Typically, we think of 30 days as the important time window for readmissions (although that’s arbitrary). But if we’re working in that context, then anyone who is currently (meaning as of now) at risk for a 30-day readmission is part of the risk. Some specific examples:
- A patient was discharged 29 days ago and not yet readmitted, then they are in the risk pool (for 1 more day)
- A patient was discharged yesterday, then they are in the risk for 29 more days
- A patient was discharged 14 days ago, but were readmitted 7 days ago. They are no longer in the risk pool, since they were already readmitted as of now (at least for that initial discharge)
It all has to do with which patients have a theoretically non-zero probability of still being readmitted, as of right now.
Why is it important?
This is a very important concept to think about because it has all sorts of implications, particularly when trying to monitor/report data, and even more, trying to facilitate actual care teams with data to intervene and prevent subsequent readmissions.
The key word is action. The patients in the risk pool are those that we are still able to (even theoretically, if not practically) still intervene on to prevent the future event of another hospital admission.
It also matters for doing things like predictive analytics. When we’re trying to marry models we’ve built into systems and clinical workflows, we need to define which patients should receive risk scores from our models at which particular times. We may be able to “plug in” data to our models, but if its not in the right context, the output may be junk. This also includes the retrospective datasets we build to actually train such models: even if we’re extracting data to build a training dataset, we need it to reflect the nature of the thing we are going to try to predict in the future, so this concept currently at risk for readmission needs to be applied from the lens of the data timepoints we are extracting as well.

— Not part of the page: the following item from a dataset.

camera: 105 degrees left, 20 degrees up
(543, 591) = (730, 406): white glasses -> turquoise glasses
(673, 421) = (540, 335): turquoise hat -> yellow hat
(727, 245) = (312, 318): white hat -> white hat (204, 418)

That’s not to say the definition above is concrete and universal. There are many conceivable nuances that may make your definition of these things vary depending on the context:
We may be interested in something other than 30 day readmissions (e.g., 60 or 90), or want to be agnostic to the specific time frame, generalizing what a readmission is. This will make our risk pool definition differ.
The thing we are seeking to measure may impact it. For example, we said above that a patient who has already been readmitted is no longer in the risk pool. But readmitted where? What if they were readmitted to an outside hospital, but we didn’t know that? According to our information, they haven’t been readmitted, but in reality they have been (and if it’s a Medicare patient in the Hospital Readmissions Reduction Program (HRRP), they will be counted). How should we handle this? How should we model this? Do we want to explicitly account for outside readmission risk in our models, metrics, analytics? Or are we going to define readmissions only in terms of what we measure with our systems?
What are the pragmatic considerations we must have? If we’re building a readmission prevention system with predictive models being apart of it, we need to consider the whole solution as part of the project. This means understanding workflow logistics, resource constraints, data capture and systems issues, etc. and mapping these things out upfront, and designing the predictive modeling piece around those. It’s only a small piece of the puzzle. We can theoretically design a model that creates predictions at arbitrary timepoints, but maybe what works optimally would be a model that creates predictions at a single, fixed time point on a daily basis and gets delivered as an Excel spreadsheet into the inbox of a care team, because, for example, that would better accommodate more structure and predictability to have defined roles for what will be done with the information. How we end actually designing a model (and defining the risk pool) may differ in these scenarios.
All of these things depend on the context of the problem we’re trying to solve, the trade-offs involved in our interventions, and how things are going to be monitored and reported. Ultimately we want to create a well-oiled machine where the lineage from high level readmission rates down to individual patient intervention is clear, and how we conceptualize the readmission risk pool is certainly part of that.